Count how many lines below include the string "Хлеб". Only that number should appear in the reply.

*** Record extracts ***

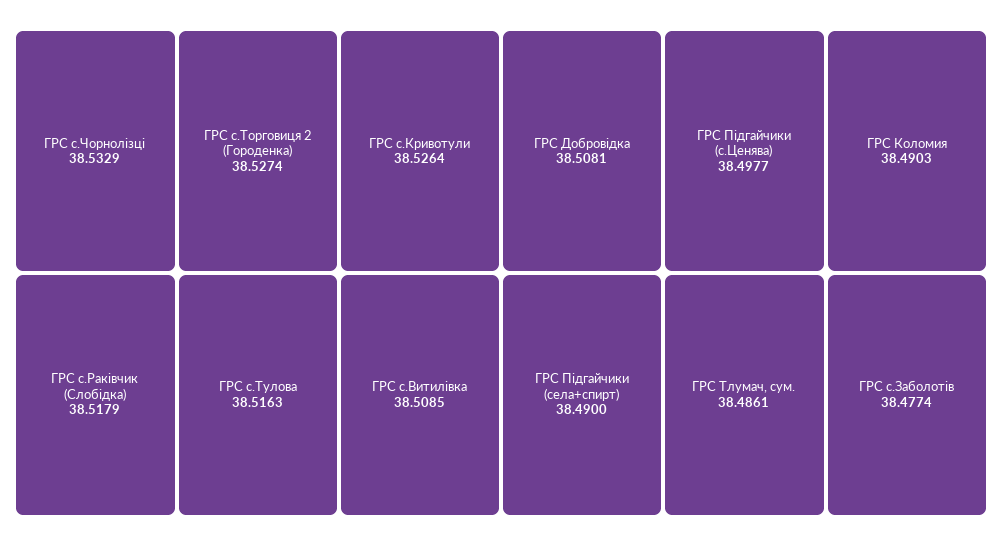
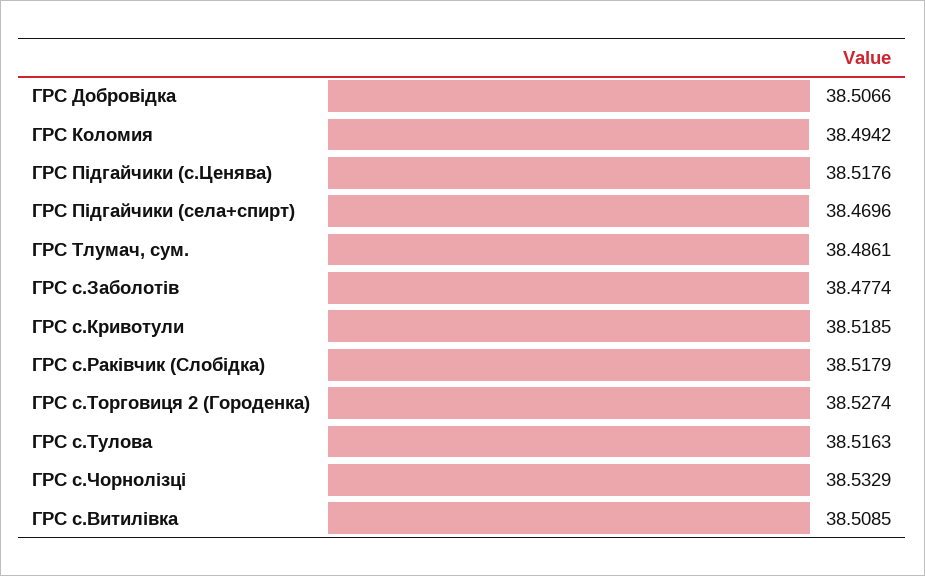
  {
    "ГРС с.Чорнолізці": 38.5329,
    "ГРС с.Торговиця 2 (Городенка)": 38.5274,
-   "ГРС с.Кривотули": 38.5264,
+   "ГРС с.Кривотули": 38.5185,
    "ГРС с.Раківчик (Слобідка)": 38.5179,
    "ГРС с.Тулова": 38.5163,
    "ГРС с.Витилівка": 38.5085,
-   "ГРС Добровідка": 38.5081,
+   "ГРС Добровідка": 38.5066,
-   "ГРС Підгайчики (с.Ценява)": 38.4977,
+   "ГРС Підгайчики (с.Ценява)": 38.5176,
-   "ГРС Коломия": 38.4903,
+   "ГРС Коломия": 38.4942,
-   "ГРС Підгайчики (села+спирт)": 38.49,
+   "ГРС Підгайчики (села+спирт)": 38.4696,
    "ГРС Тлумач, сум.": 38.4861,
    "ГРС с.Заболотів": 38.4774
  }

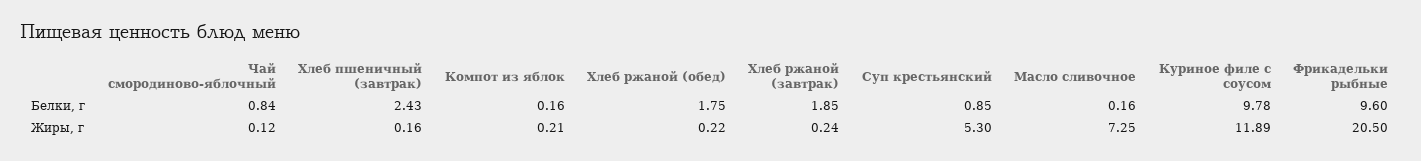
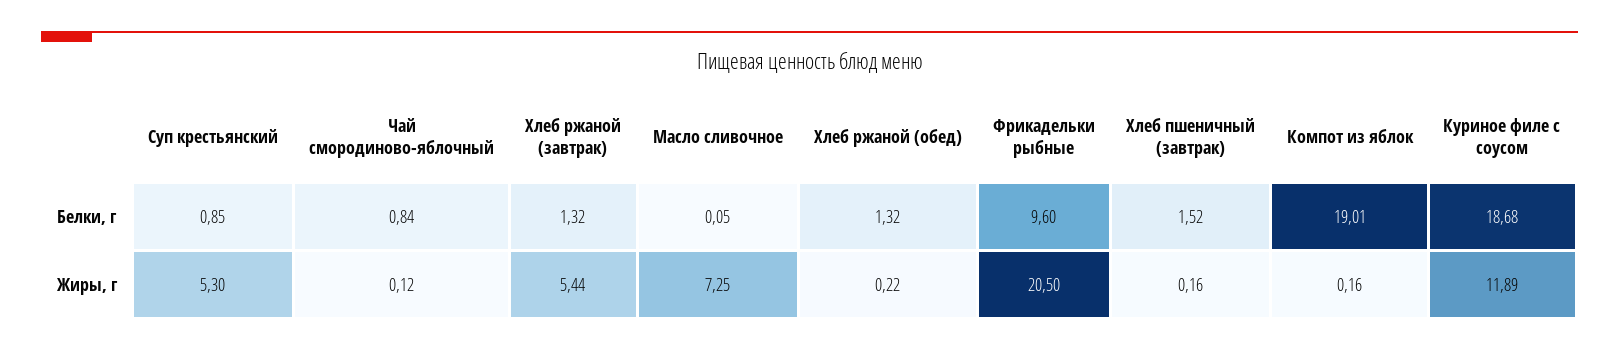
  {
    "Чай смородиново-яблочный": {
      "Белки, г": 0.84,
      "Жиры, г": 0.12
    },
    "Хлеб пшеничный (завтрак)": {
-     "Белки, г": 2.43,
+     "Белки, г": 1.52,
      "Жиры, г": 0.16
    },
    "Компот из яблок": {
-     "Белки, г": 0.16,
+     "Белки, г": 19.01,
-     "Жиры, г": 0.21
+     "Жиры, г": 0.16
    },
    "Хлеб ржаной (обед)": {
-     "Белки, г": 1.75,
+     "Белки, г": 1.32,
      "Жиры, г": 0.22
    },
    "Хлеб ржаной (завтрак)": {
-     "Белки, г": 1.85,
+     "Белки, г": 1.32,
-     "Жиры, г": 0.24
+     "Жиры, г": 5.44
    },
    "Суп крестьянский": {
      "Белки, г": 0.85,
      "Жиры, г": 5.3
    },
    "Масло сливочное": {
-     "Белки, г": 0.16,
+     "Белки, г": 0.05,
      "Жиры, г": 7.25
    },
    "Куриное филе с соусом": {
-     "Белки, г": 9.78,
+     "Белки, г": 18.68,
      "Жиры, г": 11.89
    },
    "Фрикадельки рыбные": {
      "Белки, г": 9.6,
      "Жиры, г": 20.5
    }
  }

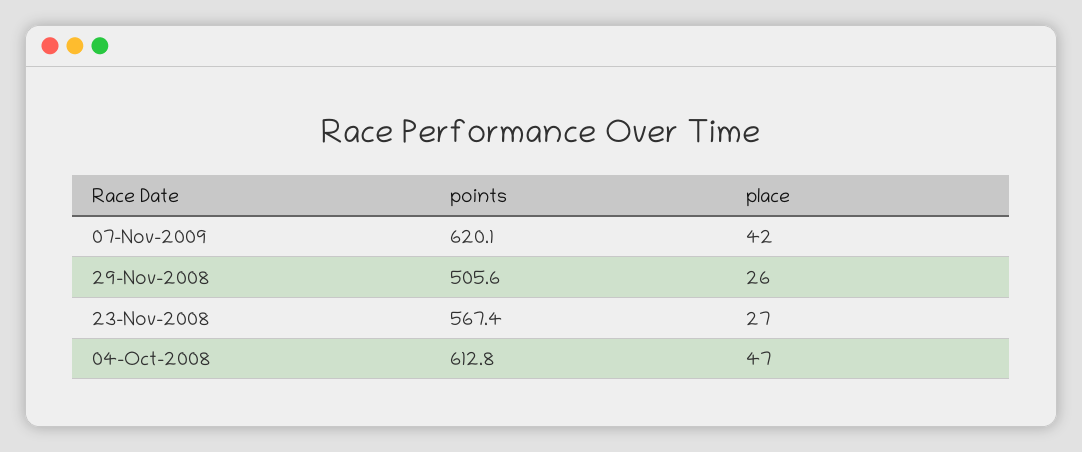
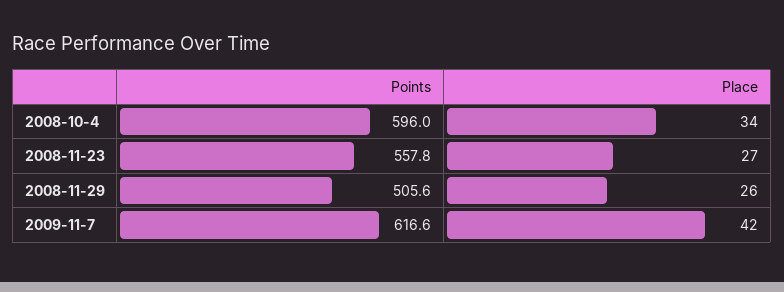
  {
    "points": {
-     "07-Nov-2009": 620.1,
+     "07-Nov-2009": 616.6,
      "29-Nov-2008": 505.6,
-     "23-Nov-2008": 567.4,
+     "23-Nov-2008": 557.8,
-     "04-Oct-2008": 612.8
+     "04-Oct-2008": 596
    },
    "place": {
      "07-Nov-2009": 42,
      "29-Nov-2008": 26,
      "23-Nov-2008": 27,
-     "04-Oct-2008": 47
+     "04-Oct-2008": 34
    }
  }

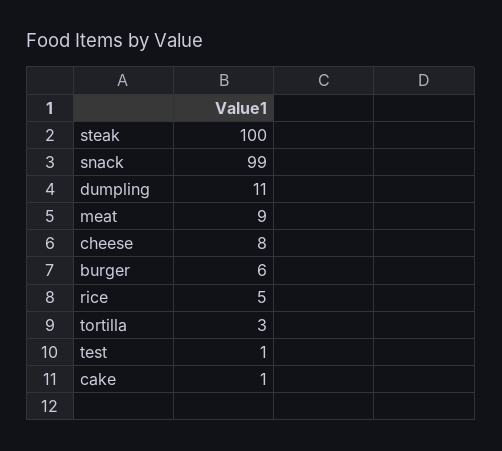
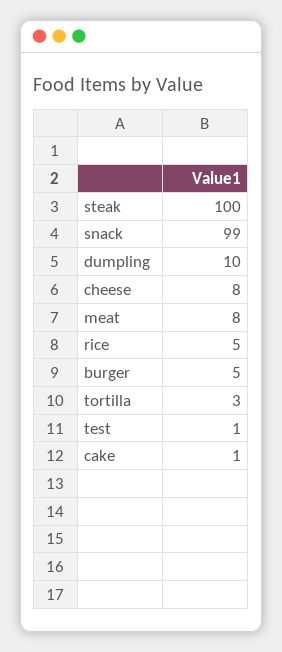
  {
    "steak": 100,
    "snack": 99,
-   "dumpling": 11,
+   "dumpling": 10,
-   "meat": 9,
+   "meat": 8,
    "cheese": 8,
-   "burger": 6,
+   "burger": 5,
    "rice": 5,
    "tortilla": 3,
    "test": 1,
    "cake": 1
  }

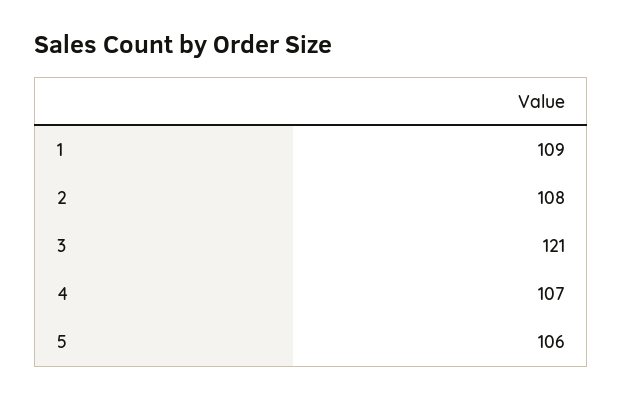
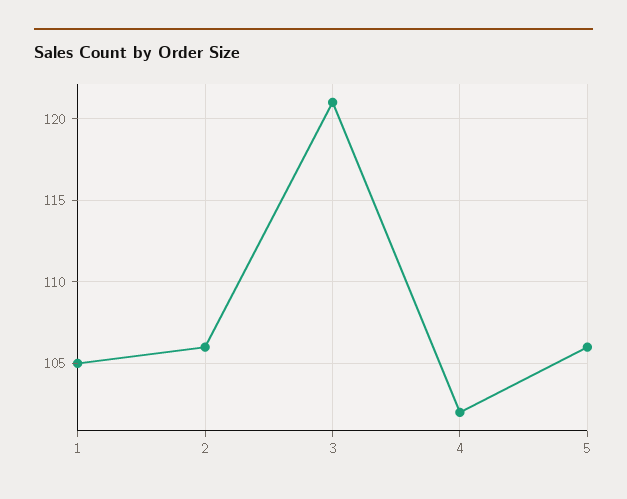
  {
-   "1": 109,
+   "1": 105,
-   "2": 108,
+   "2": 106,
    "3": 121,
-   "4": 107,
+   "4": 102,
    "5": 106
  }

***

__Final answer__:
3